__Entries shown__.
• • • • • • •

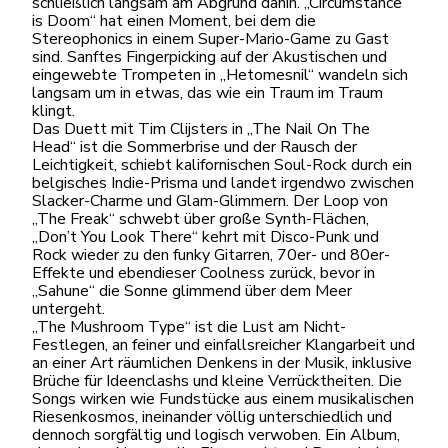
schließlich langsam am Abgrund dahin. „Circumstance
is Doom“ hat einen Moment, bei dem die
Stereophonics in einem Super-Mario-Game zu Gast
sind. Sanftes Fingerpicking auf der Akustischen und
eingewebte Trompeten in „Hetomesnil“ wandeln sich
langsam um in etwas, das wie ein Traum im Traum
klingt.
Das Duett mit Tim Clijsters in „The Nail On The
Head“ ist die Sommerbrise und der Rausch der
Leichtigkeit, schiebt kalifornischen Soul-Rock durch ein
belgisches Indie-Prisma und landet irgendwo zwischen
Slacker-Charme und Glam-Glimmern. Der Loop von
„The Freak“ schwebt über große Synth-Flächen,
„Don’t You Look There“ kehrt mit Disco-Punk und
Rock wieder zu den funky Gitarren, 70er- und 80er-
Effekte und ebendieser Coolness zurück, bevor in
„Sahune“ die Sonne glimmend über dem Meer
untergeht.
„The Mushroom Type“ ist die Lust am Nicht-
Festlegen, an feiner und einfallsreicher Klangarbeit und
an einer Art räumlichen Denkens in der Musik, inklusive
Brüche für Ideenclashs und kleine Verrücktheiten. Die
Songs wirken wie Fundstücke aus einem musikalischen
Riesenkosmos, ineinander völlig unterschiedlich und
dennoch sorgfältig und logisch verwoben. Ein Album,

• • • • • • •

__Your objective__.
Reproduce the material word for word from its beginning through the line containing "Rock wieder zu", leaving out the picture.

__Response for this exercise__.
schließlich langsam am Abgrund dahin. „Circumstance
is Doom“ hat einen Moment, bei dem die
Stereophonics in einem Super-Mario-Game zu Gast
sind. Sanftes Fingerpicking auf der Akustischen und
eingewebte Trompeten in „Hetomesnil“ wandeln sich
langsam um in etwas, das wie ein Traum im Traum
klingt.
Das Duett mit Tim Clijsters in „The Nail On The
Head“ ist die Sommerbrise und der Rausch der
Leichtigkeit, schiebt kalifornischen Soul-Rock durch ein
belgisches Indie-Prisma und landet irgendwo zwischen
Slacker-Charme und Glam-Glimmern. Der Loop von
„The Freak“ schwebt über große Synth-Flächen,
„Don’t You Look There“ kehrt mit Disco-Punk und
Rock wieder zu den funky Gitarren, 70er- und 80er-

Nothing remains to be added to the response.